Relatives of Tabish had staged a protest after he was arrested by J&K Police in August.
In Srinagar’s press enclave, his mother screamed: “My son is being framed… he is being a made a scapegoat.”
Since August 12, Tabish hasn’t been home. His mother says: “He was first picked up by army and was then handed over to J&K police. We have been kept unaware of his whereabouts.”
Sifat, too, was kept in dark about her son’s whereabouts. Her husband, Bagha Khan, living in Saudi, did not have the courage to break the news of Ibrar’s death to her. Sifat does not even own a cellphone – that his post-dead photo doing rounds on internet, could reach her.
It was when she was reached out for the DNA test, did she realise – “Ibrar is dead.”
With tears in her eyes, the mother of Tabish continues: “My son is a labourer, just like the three poor kids from Rajouri. He is being framed to safeguard the real killers.”
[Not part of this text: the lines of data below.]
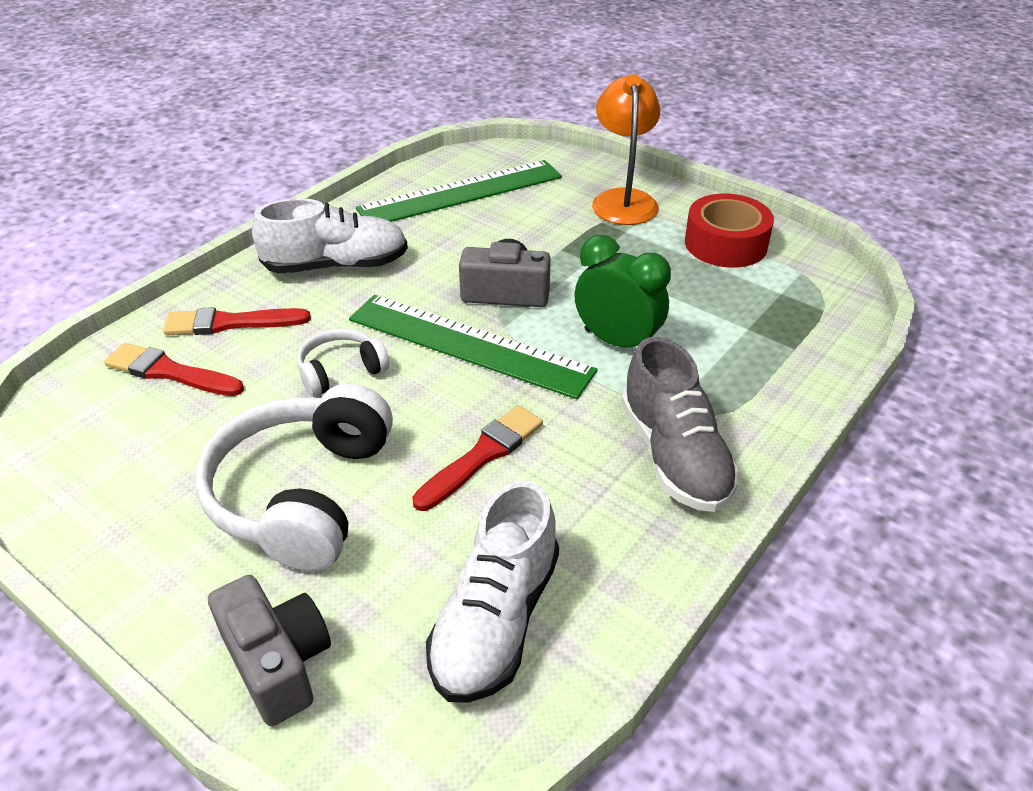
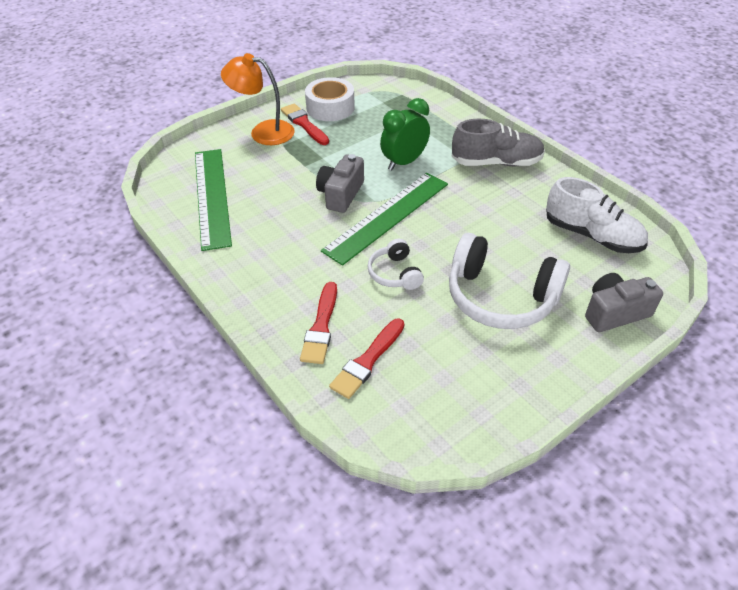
camera: 75 degrees left, 5 degrees up
white shoe [252,198,408,273] -> none
red brush [412,405,543,511] -> red brush moved to [281,103,329,145]
red tape [685,193,774,268] -> white tape [305,77,355,121]

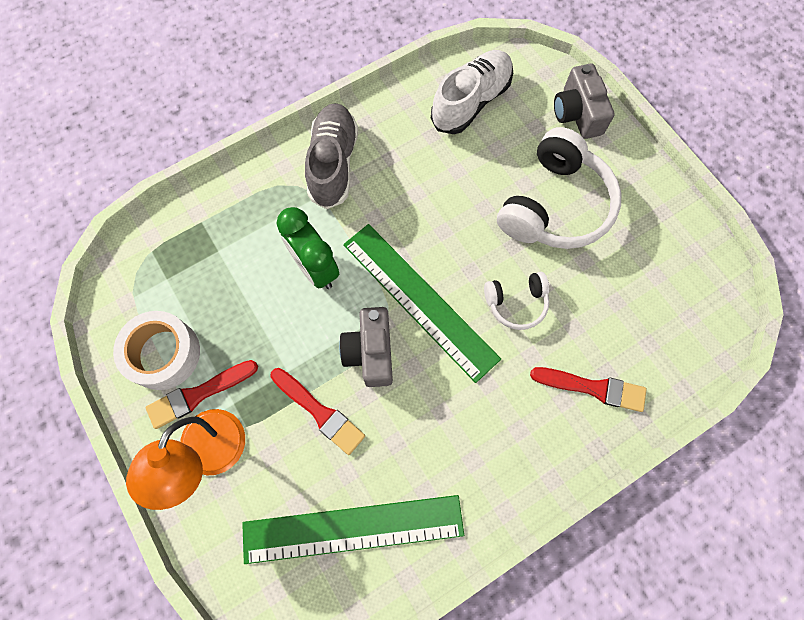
camera: 85 degrees left, 25 degrees up
grey camera [316,154,364,213] -> grey camera turned 60 degrees clockwise [339,307,393,387]
red brush [329,318,404,399] -> red brush moved to [270,368,365,455]

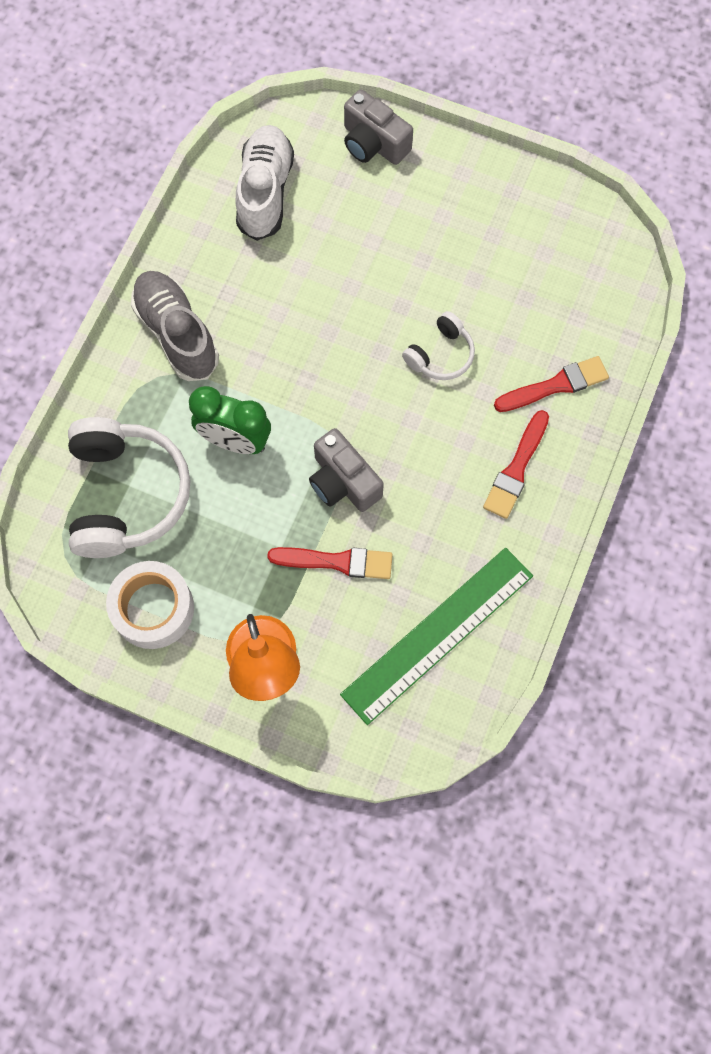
camera: 35 degrees left, 0 degrees up
red brush [145,360,258,429] -> red brush moved to [483,410,549,519]
green ruler [343,224,501,383] -> none
white headphones [497,127,621,249] -> white headphones moved to [68,417,190,558]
Tabish’s father Nazir Malik also made some striking revelations during the protest: “When we could not establish any contact with him, we decided to do rounds of District Police Lines, Shopian, where an investigative officer tore a missing complaint into pieces to my great shock.”
“We were then asked to sign on a blank paper, and I did,” he continues. “I was also told by the officer that I should be glad he saved my son, else, Tabish was to be branded as a militant.”
What Nazir fears from, is what Sifat lives with. She doesn’t have any intellectual argument to prove Ibrar’s innocence: “My son was poor, he was in his slippers; you tell me, which militant walks around wearing slippers?”
“His feet, too, were poor,” she adds, “…slippers.”